## [WORK INSTRUCTION]
Count the lines in the rows below that contain the string "Publications", matching case exactly, and give only the number.
START GIVEN ENTRIES
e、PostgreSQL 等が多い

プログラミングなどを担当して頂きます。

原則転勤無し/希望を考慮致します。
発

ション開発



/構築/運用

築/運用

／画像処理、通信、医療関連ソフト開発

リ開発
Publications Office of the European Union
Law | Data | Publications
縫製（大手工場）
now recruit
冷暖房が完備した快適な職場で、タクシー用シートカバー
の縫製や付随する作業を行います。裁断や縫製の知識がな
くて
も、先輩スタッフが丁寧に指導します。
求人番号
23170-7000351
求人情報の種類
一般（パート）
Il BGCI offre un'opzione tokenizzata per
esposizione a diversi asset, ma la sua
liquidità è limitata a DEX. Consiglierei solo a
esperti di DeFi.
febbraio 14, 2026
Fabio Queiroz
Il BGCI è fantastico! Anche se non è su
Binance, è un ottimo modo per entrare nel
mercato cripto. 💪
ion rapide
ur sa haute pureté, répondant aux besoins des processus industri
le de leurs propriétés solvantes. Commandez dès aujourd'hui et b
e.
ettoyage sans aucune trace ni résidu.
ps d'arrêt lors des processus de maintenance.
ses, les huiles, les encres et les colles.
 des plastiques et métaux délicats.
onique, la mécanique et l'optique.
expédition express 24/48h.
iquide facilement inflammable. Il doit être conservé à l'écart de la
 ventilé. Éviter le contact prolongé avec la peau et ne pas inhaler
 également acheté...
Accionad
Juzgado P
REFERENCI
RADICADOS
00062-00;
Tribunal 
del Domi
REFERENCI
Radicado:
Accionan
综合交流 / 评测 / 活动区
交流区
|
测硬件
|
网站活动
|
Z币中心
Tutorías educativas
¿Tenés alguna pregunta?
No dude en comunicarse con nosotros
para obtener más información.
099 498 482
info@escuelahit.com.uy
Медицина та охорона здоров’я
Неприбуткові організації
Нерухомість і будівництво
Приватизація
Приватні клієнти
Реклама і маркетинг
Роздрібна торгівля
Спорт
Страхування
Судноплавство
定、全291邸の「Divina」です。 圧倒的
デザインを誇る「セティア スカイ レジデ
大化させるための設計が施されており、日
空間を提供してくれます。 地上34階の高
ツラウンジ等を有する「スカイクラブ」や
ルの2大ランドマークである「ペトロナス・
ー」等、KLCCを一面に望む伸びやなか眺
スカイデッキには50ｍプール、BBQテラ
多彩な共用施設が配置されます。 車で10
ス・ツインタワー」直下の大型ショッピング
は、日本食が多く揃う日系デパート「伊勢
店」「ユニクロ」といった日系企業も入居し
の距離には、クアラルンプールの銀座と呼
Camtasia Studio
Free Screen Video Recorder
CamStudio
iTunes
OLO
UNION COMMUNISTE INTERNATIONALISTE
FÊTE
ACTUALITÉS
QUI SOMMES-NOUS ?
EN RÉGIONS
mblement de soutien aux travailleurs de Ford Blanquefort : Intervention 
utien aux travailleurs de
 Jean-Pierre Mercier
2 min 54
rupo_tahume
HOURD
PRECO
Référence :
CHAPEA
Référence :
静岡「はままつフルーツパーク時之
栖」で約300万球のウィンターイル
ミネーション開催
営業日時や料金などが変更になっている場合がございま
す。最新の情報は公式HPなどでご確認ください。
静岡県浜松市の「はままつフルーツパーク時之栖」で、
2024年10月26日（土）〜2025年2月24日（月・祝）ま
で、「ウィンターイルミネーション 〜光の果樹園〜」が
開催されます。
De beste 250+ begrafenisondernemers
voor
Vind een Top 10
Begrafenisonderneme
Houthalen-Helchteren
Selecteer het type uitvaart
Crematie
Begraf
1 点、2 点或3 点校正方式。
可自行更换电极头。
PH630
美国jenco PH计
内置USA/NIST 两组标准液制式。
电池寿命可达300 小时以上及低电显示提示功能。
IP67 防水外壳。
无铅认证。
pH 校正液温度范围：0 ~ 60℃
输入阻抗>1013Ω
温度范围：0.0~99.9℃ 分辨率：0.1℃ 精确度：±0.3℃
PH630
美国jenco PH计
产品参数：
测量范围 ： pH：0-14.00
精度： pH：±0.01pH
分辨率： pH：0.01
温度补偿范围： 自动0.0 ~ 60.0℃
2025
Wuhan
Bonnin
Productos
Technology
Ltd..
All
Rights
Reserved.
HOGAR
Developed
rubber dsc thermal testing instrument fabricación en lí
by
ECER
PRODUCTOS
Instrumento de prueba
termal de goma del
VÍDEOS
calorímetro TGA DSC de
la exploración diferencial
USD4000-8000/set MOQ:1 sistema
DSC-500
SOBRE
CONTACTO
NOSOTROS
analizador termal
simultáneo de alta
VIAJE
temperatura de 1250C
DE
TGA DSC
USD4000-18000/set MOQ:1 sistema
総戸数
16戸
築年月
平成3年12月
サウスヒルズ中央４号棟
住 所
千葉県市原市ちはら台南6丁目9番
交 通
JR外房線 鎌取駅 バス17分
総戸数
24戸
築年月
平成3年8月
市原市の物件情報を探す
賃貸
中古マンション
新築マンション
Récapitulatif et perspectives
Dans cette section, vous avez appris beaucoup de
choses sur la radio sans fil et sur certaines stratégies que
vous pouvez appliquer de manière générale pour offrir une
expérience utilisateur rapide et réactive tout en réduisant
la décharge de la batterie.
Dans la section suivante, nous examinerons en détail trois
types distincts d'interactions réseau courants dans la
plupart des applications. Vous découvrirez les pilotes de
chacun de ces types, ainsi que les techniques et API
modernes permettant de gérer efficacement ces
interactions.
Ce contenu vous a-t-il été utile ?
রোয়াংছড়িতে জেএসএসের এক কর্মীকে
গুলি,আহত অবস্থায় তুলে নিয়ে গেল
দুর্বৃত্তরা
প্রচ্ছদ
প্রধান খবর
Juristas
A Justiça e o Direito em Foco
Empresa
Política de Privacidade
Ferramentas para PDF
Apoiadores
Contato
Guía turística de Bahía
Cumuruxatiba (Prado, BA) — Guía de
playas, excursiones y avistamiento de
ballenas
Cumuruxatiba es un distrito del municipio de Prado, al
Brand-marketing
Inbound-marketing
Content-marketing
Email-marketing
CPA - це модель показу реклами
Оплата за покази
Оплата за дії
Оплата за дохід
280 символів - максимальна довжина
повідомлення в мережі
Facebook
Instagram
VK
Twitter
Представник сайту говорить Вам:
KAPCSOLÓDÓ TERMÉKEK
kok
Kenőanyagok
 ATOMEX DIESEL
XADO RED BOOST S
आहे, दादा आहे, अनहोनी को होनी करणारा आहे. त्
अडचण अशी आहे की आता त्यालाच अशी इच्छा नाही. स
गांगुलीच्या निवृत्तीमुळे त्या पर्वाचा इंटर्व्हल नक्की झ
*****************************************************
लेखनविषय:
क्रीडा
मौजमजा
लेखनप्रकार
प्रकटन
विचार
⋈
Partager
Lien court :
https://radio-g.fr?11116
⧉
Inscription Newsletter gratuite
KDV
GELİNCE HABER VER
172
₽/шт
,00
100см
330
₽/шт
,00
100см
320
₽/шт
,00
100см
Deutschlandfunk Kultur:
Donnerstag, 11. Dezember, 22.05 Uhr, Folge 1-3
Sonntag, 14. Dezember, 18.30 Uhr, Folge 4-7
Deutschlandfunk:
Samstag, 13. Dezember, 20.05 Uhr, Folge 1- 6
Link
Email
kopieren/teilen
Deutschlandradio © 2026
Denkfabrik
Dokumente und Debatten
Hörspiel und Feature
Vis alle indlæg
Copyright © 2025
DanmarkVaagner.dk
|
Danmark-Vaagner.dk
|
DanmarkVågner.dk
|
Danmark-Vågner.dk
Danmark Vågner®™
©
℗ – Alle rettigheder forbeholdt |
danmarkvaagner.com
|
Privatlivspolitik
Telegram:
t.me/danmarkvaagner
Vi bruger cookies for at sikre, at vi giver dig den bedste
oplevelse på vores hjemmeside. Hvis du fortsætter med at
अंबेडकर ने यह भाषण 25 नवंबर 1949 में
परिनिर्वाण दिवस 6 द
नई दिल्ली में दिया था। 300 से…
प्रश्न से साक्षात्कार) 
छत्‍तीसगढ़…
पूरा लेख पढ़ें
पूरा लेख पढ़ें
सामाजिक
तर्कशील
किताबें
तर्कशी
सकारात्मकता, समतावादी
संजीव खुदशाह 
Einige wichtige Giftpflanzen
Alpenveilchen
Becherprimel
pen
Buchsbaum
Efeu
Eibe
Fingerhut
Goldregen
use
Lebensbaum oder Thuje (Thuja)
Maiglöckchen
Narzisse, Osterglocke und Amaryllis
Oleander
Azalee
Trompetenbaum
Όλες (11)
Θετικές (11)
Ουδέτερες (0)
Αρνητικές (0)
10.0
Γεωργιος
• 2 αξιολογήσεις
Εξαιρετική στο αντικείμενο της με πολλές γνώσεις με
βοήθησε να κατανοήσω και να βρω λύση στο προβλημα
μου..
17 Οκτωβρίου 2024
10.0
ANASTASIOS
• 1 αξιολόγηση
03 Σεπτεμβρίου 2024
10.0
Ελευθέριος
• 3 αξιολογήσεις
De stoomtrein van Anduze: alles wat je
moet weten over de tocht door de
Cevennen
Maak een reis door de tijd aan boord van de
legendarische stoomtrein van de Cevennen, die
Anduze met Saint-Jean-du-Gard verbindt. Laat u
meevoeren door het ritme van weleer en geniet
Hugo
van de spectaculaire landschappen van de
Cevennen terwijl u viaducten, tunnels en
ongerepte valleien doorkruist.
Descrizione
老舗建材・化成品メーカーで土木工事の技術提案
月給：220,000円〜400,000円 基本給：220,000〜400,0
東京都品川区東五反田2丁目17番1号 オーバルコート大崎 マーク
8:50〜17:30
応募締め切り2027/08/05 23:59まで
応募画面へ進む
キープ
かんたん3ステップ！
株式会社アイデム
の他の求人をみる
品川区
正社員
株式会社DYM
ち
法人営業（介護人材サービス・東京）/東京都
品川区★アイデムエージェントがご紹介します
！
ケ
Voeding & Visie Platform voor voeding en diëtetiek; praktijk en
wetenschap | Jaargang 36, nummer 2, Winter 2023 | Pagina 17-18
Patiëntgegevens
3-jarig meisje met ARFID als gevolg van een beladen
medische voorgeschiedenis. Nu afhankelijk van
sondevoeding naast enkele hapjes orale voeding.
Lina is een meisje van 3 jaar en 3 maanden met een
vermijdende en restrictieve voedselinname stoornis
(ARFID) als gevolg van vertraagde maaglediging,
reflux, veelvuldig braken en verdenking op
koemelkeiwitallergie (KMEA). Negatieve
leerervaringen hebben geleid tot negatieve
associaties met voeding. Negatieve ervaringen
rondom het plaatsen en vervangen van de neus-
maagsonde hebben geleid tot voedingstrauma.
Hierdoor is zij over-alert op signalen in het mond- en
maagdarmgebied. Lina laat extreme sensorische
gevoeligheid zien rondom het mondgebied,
END GIVEN ENTRIES
## [YOUR SOLUTION]
2